→ GIVEN ENTRIES:
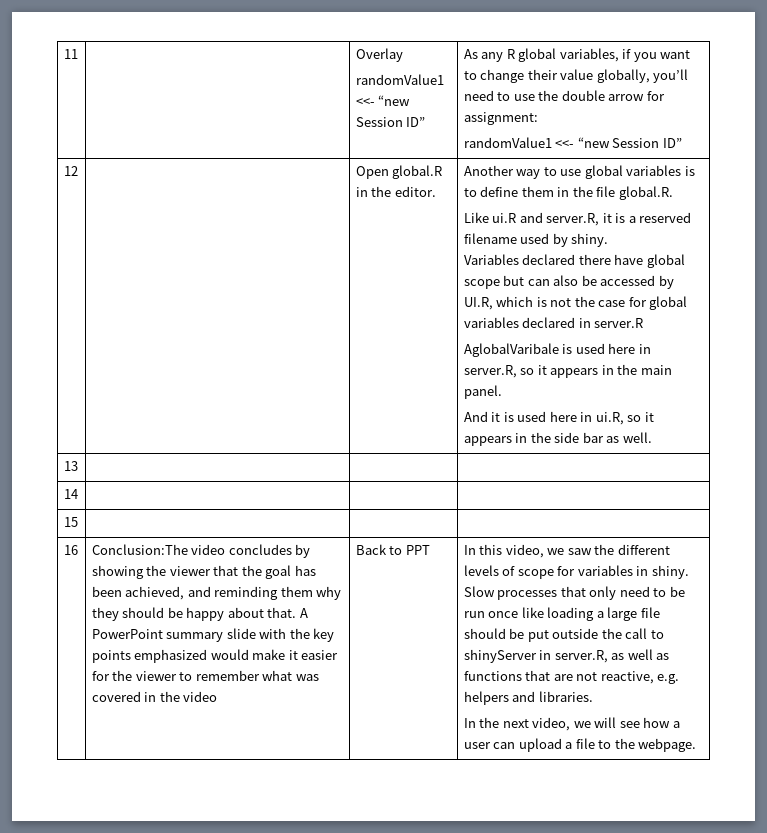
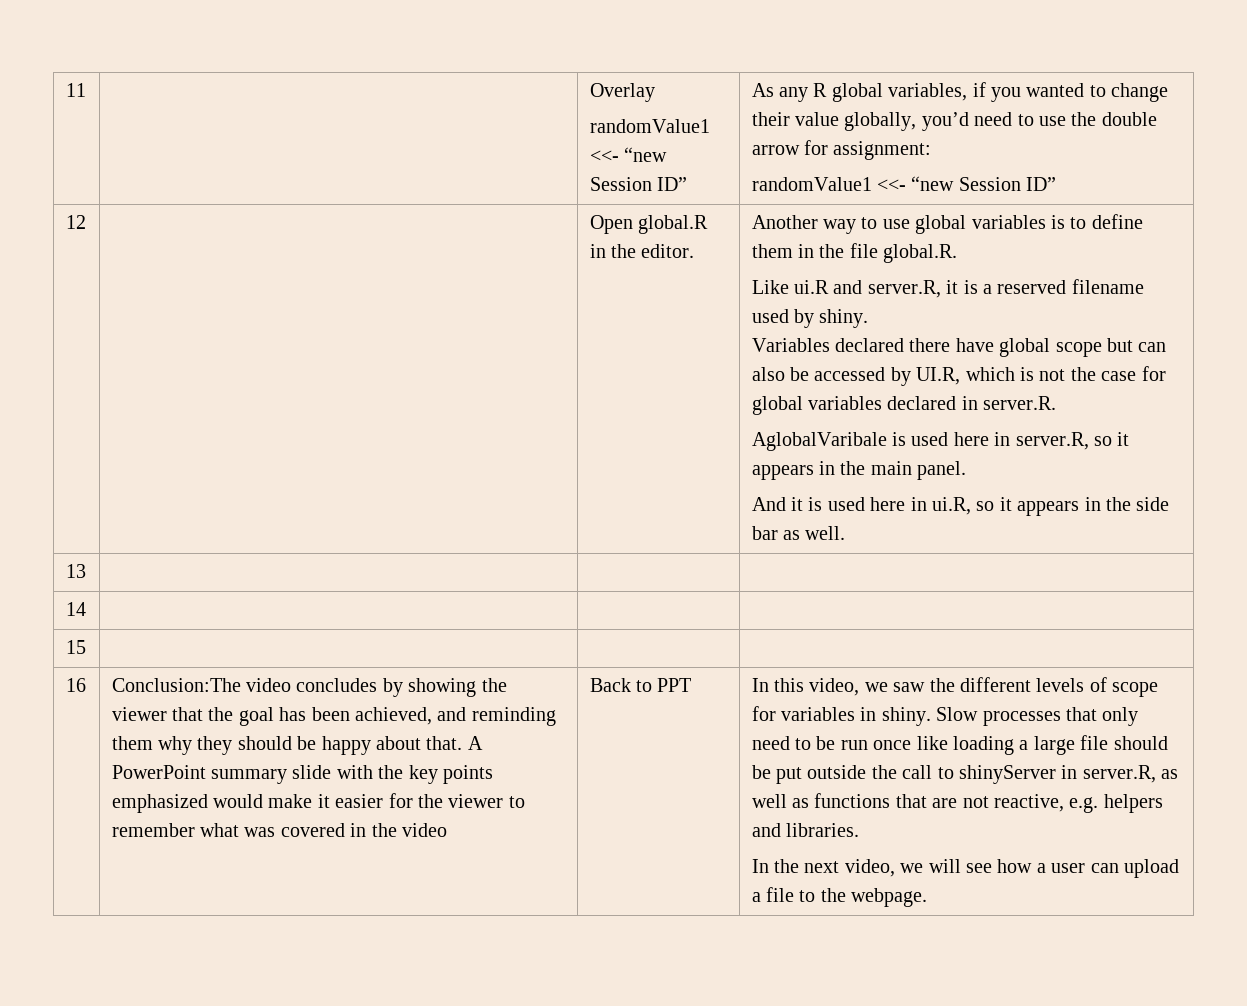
[660,50,691,59] want -> [1026,83,1085,97] wanted
[653,69,689,83] you’ll -> [921,112,969,131] you’d
[594,318,644,328] server.R -> [983,396,1057,410] server.R.

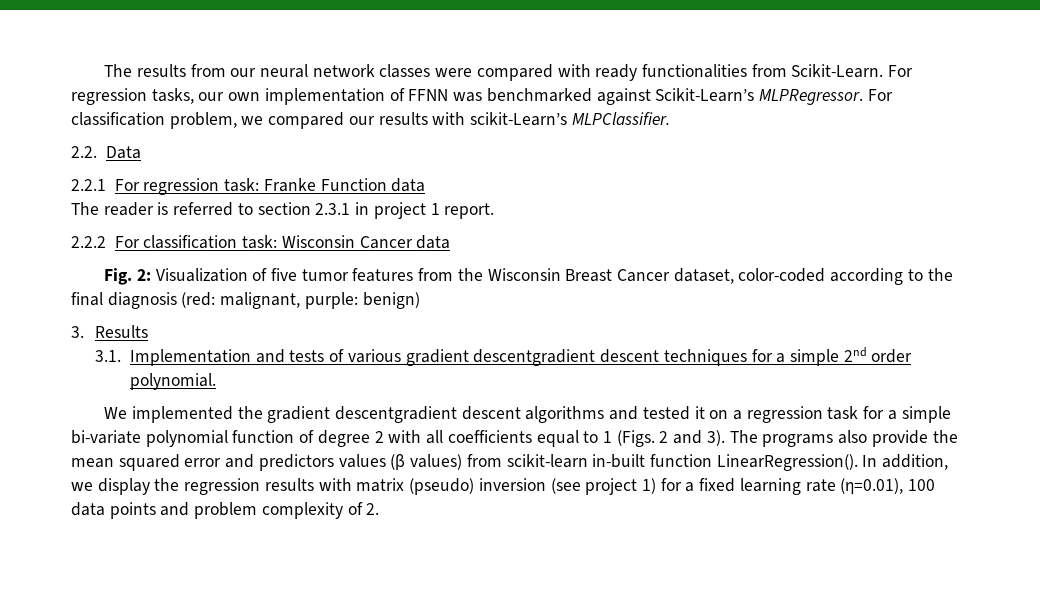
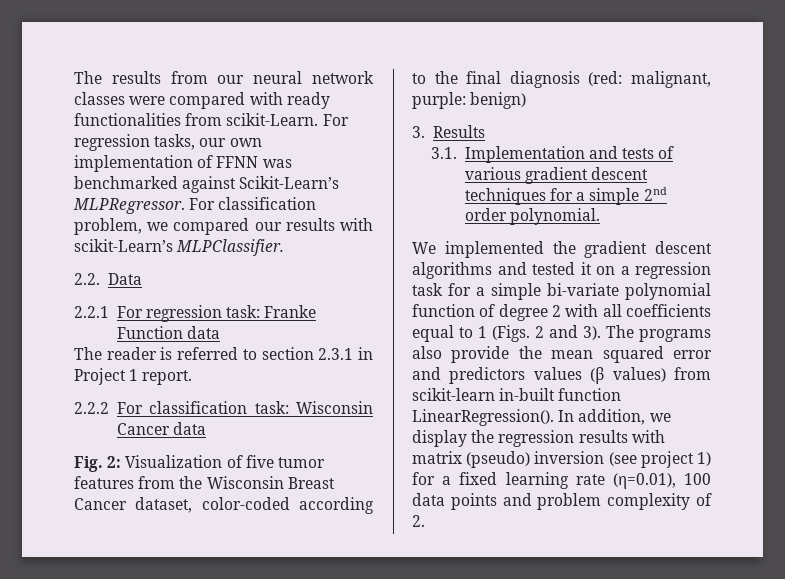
[791,64,884,78] Scikit-Learn. -> [226,113,319,126] scikit-Learn.
[373,202,426,219] project -> [74,368,126,385] Project
[473,349,596,366] descentgradient -> (589, 175) none
[334,406,457,423] descentgradient -> (648, 249) none

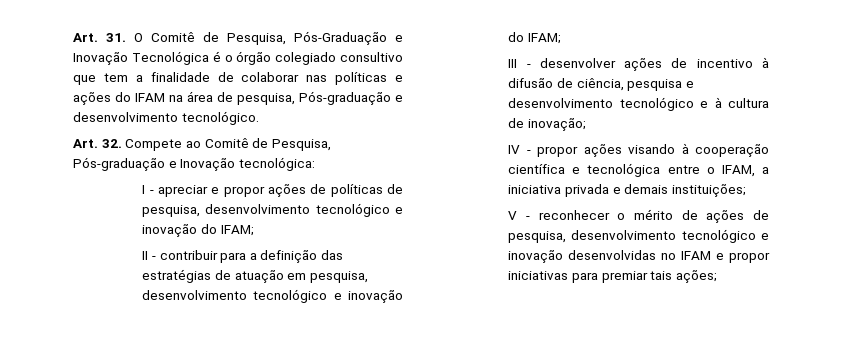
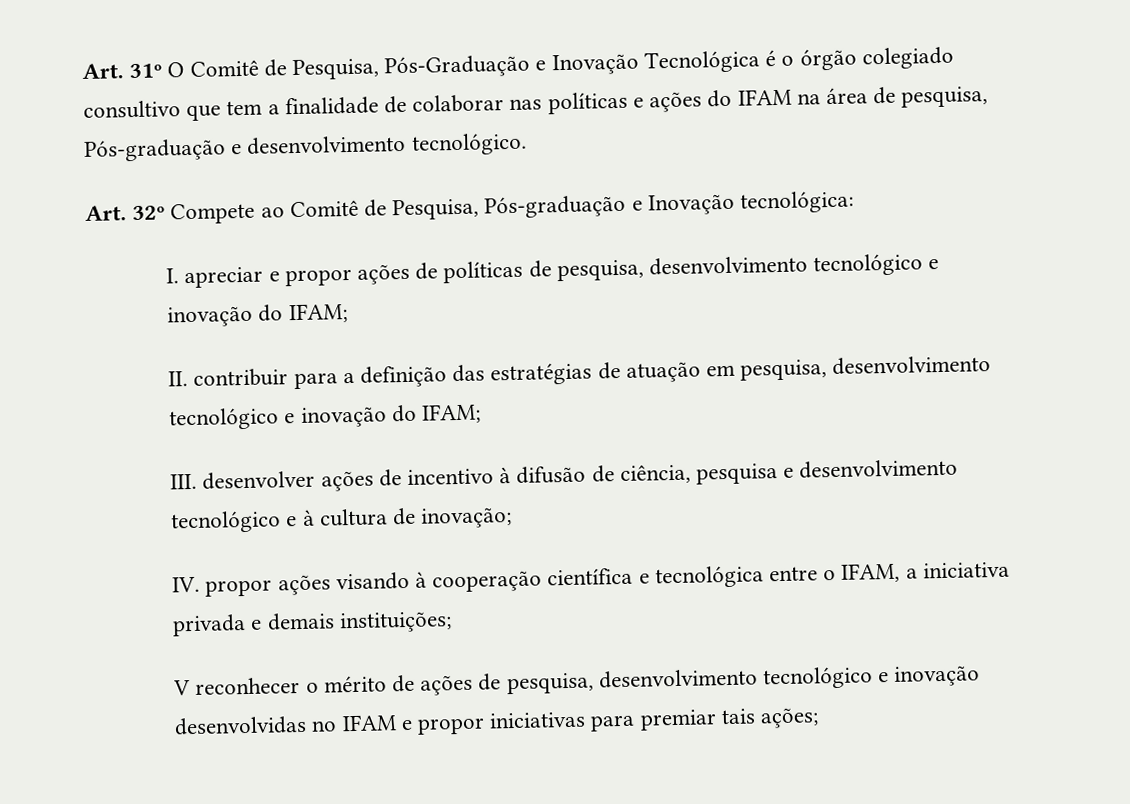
[73,33,126,42] Art. 31. -> [82,63,163,79] Art. 31º
[101,139,122,148] 32. -> [132,205,166,221] 32º
[142,185,154,194] I - -> [166,268,180,284] I.
[142,251,156,260] II - -> [168,371,189,387] II.
[508,59,531,68] III - -> [170,473,198,490] III.
[508,145,531,154] IV - -> [172,576,201,593] IV.
[525,216,530,220] - -> (191, 688) none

→ WHAT IS EXPECTED:
Wherever a line above contains the string "descentgradient", copy that line.

→ WRITTEN REPLY:
[473,349,596,366] descentgradient -> (589, 175) none
[334,406,457,423] descentgradient -> (648, 249) none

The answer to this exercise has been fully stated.